Jj Wetherholt opened the 2026 season on the Cardinals' Opening Day roster, and he did it from a spot that says everything about how the club views him: second base, batting leadoff. The former first-round draft pick entered the year as St. Louis' top prospect, and he was widely considered one of the leading National League Rookie of the Year candidates before the first pitch was thrown.
That confidence rests on what Wetherholt did in 2025. He hit.306/.421/.510 with 17 home runs, 28 doubles, 72 walks and 73 strikeouts, numbers that pushed him to the top of the Cardinals' prospect rankings entering 2026. He was also only 50 plate appearances from graduating as a prospect and losing his rookie status, a reminder that his stay on the prospect side of the ledger may be short.

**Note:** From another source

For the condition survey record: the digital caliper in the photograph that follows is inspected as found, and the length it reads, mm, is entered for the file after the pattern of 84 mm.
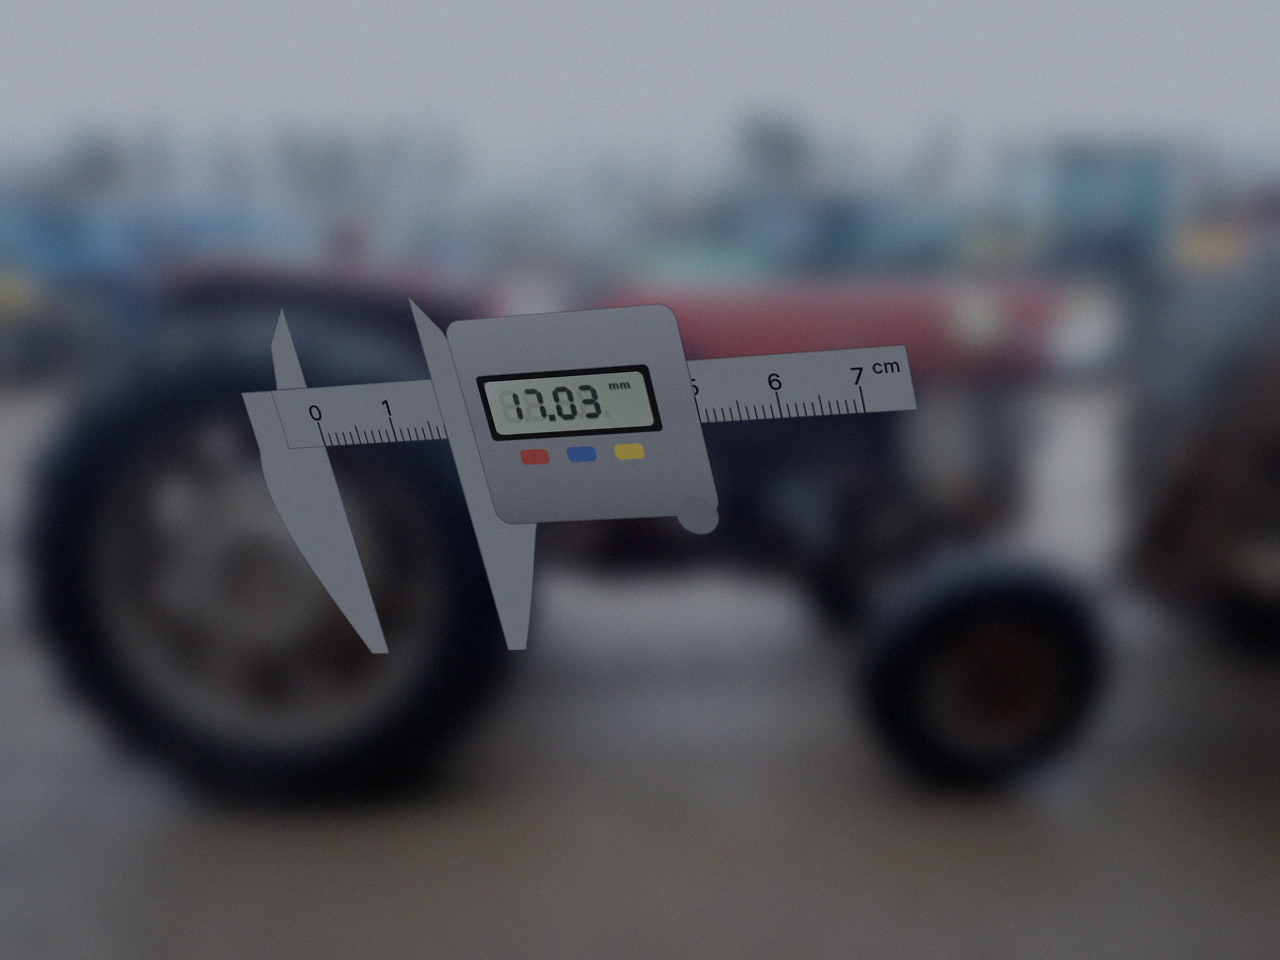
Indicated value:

For St. Louis, that matters now because the Cardinals are already looking at the next name behind him. Joshua Baez, who finished 2025 with a.287/.384/.500 line, 20 home runs and 54 stolen bases between High-A and Double-A, was promoted to Triple-A Memphis for 2026. He has started there slowly, hitting.206/.308/.397 with three home runs and five stolen bases in 18 games, with a 30% strikeout rate and a 7.7% walk rate.

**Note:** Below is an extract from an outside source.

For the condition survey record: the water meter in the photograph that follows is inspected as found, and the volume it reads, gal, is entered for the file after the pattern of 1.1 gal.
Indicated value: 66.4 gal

That gap is where the tension sits for the organization. Wetherholt is in the majors and close to no longer qualifying as a prospect, while Baez is still trying to turn power and speed into steadier contact at the top minor league level. If Baez does not make a leap, the Cardinals may need another answer sooner than they would like for the prospect throne Wetherholt just vacated.

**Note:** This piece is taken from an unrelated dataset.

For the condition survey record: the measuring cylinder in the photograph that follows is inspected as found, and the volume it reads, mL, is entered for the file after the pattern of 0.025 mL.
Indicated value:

One more arm is waiting behind them. Liam Doyle, the Cardinals' first-round draft pick last year and the No. 5 overall selection, brings a 70-grade fastball and is still working on his changeup and slider. The system has depth, but Wetherholt's rise has already changed the conversation: the Cardinals' best prospect is no longer a question of future value. He is in the lineup today.